> _Task requirements_
The answer should be each line of the records that contains the word "include"; please copy them all.

> _Given data_

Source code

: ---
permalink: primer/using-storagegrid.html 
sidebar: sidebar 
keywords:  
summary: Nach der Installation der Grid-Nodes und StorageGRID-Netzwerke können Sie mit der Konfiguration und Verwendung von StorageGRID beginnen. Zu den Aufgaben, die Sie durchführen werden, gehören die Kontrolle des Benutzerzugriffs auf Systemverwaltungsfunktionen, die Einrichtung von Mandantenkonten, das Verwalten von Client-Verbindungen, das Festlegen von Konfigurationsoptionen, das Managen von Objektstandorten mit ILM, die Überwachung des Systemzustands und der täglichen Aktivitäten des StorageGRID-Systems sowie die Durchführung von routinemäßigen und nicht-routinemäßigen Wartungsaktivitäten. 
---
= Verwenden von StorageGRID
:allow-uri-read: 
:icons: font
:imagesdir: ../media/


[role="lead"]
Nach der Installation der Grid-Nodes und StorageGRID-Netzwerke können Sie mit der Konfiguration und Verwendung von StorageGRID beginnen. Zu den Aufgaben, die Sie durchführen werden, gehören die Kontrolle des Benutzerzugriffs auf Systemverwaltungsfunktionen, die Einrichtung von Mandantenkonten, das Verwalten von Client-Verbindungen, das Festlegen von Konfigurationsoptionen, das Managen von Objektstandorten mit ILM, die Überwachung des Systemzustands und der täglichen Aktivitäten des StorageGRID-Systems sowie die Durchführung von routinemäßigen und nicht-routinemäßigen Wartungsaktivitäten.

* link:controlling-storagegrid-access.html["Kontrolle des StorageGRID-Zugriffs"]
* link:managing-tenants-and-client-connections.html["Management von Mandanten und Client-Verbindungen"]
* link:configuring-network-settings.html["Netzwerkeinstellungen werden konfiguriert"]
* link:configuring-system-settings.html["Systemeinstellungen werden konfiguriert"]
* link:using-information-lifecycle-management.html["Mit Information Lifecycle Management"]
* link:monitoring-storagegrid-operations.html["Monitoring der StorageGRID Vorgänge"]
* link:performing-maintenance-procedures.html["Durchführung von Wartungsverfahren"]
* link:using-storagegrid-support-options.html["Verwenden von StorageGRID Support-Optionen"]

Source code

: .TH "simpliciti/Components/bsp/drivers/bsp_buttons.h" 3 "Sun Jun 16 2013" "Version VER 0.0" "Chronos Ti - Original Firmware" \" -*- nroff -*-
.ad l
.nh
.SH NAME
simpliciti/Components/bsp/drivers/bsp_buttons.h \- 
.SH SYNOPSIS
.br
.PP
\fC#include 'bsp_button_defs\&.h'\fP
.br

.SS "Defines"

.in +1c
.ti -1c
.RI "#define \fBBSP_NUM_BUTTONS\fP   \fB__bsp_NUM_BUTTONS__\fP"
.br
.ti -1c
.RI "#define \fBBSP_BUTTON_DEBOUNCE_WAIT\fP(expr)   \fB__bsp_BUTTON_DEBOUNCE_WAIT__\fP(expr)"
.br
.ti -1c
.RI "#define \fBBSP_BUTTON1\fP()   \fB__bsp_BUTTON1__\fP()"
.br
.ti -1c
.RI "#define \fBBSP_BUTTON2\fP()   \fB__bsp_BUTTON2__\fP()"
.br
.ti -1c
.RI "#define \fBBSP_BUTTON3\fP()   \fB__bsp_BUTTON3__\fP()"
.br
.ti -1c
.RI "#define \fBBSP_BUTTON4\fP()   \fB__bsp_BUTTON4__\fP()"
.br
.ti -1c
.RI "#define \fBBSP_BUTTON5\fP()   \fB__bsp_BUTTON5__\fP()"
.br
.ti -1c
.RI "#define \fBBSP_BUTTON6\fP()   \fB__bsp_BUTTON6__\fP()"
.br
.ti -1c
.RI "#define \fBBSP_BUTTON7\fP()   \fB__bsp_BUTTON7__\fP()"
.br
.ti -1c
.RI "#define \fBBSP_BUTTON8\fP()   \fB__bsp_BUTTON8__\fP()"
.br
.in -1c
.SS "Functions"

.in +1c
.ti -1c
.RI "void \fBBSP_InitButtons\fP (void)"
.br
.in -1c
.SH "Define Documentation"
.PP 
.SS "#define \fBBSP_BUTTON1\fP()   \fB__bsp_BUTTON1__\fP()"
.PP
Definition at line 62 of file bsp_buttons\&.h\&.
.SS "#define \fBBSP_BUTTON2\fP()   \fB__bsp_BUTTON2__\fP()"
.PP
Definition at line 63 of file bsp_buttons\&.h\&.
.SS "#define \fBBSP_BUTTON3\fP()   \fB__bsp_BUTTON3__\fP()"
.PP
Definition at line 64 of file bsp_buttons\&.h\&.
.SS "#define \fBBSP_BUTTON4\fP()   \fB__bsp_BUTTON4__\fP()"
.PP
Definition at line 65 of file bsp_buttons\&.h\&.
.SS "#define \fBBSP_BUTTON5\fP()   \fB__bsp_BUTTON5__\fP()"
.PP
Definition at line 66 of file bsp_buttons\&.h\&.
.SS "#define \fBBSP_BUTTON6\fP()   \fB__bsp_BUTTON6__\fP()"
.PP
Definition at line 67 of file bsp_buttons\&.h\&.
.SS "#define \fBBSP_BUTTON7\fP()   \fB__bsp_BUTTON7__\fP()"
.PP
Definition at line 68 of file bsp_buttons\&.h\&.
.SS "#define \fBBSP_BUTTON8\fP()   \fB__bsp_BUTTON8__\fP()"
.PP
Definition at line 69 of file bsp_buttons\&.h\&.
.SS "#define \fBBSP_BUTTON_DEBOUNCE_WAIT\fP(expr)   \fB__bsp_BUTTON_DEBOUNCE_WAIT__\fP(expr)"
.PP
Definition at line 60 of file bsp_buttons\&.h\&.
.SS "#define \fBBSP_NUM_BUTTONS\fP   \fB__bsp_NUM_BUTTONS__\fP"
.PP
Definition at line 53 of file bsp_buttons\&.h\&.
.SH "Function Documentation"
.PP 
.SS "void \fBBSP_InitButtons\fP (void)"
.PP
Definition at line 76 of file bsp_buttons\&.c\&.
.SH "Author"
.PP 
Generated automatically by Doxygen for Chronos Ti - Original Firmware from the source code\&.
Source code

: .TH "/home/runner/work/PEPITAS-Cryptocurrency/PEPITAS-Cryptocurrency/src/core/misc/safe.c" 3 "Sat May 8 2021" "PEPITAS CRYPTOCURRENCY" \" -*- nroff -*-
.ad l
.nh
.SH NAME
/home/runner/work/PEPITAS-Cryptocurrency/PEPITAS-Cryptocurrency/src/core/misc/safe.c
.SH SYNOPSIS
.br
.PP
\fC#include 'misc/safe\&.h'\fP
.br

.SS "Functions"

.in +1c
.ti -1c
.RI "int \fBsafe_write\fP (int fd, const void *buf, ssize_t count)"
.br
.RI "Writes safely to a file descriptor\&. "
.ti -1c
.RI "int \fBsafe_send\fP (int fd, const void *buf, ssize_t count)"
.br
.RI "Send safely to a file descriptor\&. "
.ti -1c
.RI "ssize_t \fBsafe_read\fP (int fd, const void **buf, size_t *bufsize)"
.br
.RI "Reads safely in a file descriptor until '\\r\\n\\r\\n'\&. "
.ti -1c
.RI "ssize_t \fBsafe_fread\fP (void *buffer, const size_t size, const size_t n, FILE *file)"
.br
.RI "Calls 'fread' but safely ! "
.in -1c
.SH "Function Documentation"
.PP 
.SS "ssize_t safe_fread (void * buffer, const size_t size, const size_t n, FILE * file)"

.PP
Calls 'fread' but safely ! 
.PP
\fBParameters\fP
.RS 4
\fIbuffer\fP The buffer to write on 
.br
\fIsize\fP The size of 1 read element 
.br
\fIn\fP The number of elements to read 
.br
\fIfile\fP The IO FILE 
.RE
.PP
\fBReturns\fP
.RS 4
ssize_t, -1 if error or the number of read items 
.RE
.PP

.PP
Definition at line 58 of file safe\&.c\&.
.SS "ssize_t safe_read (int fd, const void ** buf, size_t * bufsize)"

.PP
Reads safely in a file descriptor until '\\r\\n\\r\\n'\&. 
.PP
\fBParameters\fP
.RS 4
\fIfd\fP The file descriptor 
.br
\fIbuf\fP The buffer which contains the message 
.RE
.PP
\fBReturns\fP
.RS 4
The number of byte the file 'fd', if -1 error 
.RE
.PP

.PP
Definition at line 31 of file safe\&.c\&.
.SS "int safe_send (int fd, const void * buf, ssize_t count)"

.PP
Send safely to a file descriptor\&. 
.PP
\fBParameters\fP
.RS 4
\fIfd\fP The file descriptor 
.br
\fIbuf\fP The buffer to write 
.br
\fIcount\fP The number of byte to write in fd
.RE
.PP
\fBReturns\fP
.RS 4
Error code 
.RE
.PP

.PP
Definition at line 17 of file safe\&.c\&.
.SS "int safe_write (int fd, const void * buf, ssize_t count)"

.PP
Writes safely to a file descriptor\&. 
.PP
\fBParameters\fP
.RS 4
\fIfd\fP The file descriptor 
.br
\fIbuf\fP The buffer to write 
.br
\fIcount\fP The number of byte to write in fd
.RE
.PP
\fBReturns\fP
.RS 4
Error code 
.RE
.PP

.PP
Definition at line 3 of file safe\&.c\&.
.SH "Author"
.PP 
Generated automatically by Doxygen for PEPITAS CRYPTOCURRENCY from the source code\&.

> _Output of the task_
\fC#include 'bsp_button_defs\&.h'\fP
\fC#include 'misc/safe\&.h'\fP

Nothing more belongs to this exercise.